Press here for a general introduction to these rendering competitions.
The main focus of my work was to correctly simulate the reflections
off of unsanded, lacquered wood. The face of the guitar demonstrates
this best. A scanned image of the actual wood serves as a basis for a
texture map. The color variations in this map are used as a height
field from which a bump map is derived. This bump map is adjusted so
that color variations across the grain cause more of a height
difference than color variations along the grain. This gives a better
correspondence between color and bump. The texture map is tiled
several times, and through some hacking, the mosaic was placed on top
of the guitar as "mosaic map". Furthermore, a "wavy" function is
added to the bump map to simulate the warping of the wood.
Check out this MPEG movie of a reflection crawling across the wood grain.
The bridge, neck, sides, and bottom of the guitar were created in a similar manner. The fretboard was modeled by a combination of a texture map, reflection map, and bump map derived from scannings of the actual fretboard. The strings are modeled by small parallelepipeds with interpolated normals. The are partially reflective and partially refractive, mocking the material properties of nylon strings.

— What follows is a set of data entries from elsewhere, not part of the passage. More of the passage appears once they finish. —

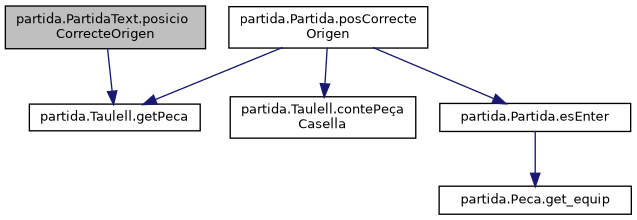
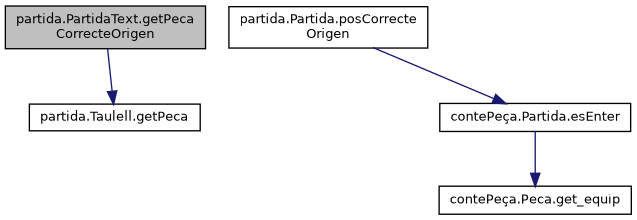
  digraph {
    rankdir=TB
    node [color=black fillcolor=white fontname=Helvetica fontsize=10 shape=record style=filled]
    edge [color=midnightblue fontname=Helvetica fontsize=10 labelfontname=Helvetica labelfontsize=10 style=solid]
-   n1 [fillcolor=grey75 fontcolor=black height=0.2 label="partida.PartidaText.posicio\lCorrecteOrigen" width=0.4]
+   n1 [fillcolor=grey75 fontcolor=black height=0.2 label="partida.PartidaText.getPeca\lCorrecteOrigen" width=0.4]
    n2 [height=0.2 label="partida.Taulell.getPeca" width=0.4]
    n3 [height=0.2 label="partida.Partida.posCorrecte\lOrigen" width=0.4]
-   n4 [height=0.2 label="partida.Taulell.contePeça\lCasella" width=0.4]
-   n5 [height=0.2 label="partida.Partida.esEnter" width=0.4]
-   n6 [height=0.2 label="partida.Peca.get_equip" width=0.4]
+   n5 [height=0.2 label="contePeça.Partida.esEnter" width=0.4]
+   n6 [height=0.2 label="contePeça.Peca.get_equip" width=0.4]
    n1 -> n2
-   n3 -> n2
-   n3 -> n4
    n3 -> n5
    n5 -> n6
  }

The mirror on the left has that annoying blurring effect found on all
mirrors (though I exaggerate the effect). Because mirrors are just a
layer of silver on the back of a piece of glass, there is a small
amount of reflection of the top layer of the glass. I model this as a
surface phenomenon.
Mike's project had something to do with fire. He hasn't given us his
final images or animations yet.
This image was generated by a C++ program using stochastic sampling to
compute depth-of-field, motion blur, and anti-aliasing effects. The
sampling process is adaptive, using the sample variance as a criterion for
whether to sample further. I also wrote a tool to allow "manual adaptive
sampling," where the user can use the mouse to indicate parts of the image
to focus on. The marble and wall textures both use a function that sums up
a sequence of random waves, but the marble uses this sum to compute a
diffuse color map, whereas the wall uses it as a bump map. The wall's
texture is hard to see, though, because it's so out-of-focus. The plaid
texture is hand-coded from an L. L. Bean catalog. Also, I had the help of
a sampling process that could quickly render rough drafts of a scene by
sampling a small fraction of the pixels.
This image was inspired from the April '95 cover of Scientific American.
It features paintings from several artists, all texture mapped onto
different surfaces. The floor is a light blue marble, generated with
Perlin's noise function, with a perfectly reflective gazing sphere sitting
in the middle.
For those interested in the artwork, the paintings are, from left to
right, Magritte's "Chateau des Pyrenees", DaVinci's "Mona Lisa", Seurat's
"Sunday Afternoon on the Grande Jatte", Dali's "Persistence of Memory",
and Vermeer's "The Concert". In the sphere you can make out Escher's
"Dewdrop".
This scene was created using light ray tracing. This is done by tracing
rays from the light sources in order to capture the specular to diffuse
illumination paths. Notice how the light is reflected on the mirror and
deposited onto the table. The Dali painting was texture mapped onto the
frame and the spot lights were given a slight drop off rate to make them
look more realistic.
This image is similar to Art Gallery. The dandelion was rendered using
hypertextures (a form of volume rendering). Each spike of the dandelion
was represented using a density function that was modulated by a noise
function on the outer edge of the enclosing sphere. This density function
was used during light ray tracing to attenuate the light cast on the table.
This picture shows the caustic caused by light refracted through a martini
glass. This effect was acheived using light ray tracing from a point
source outside the field of view. The surface of the table and the
background wall are both texture mapped.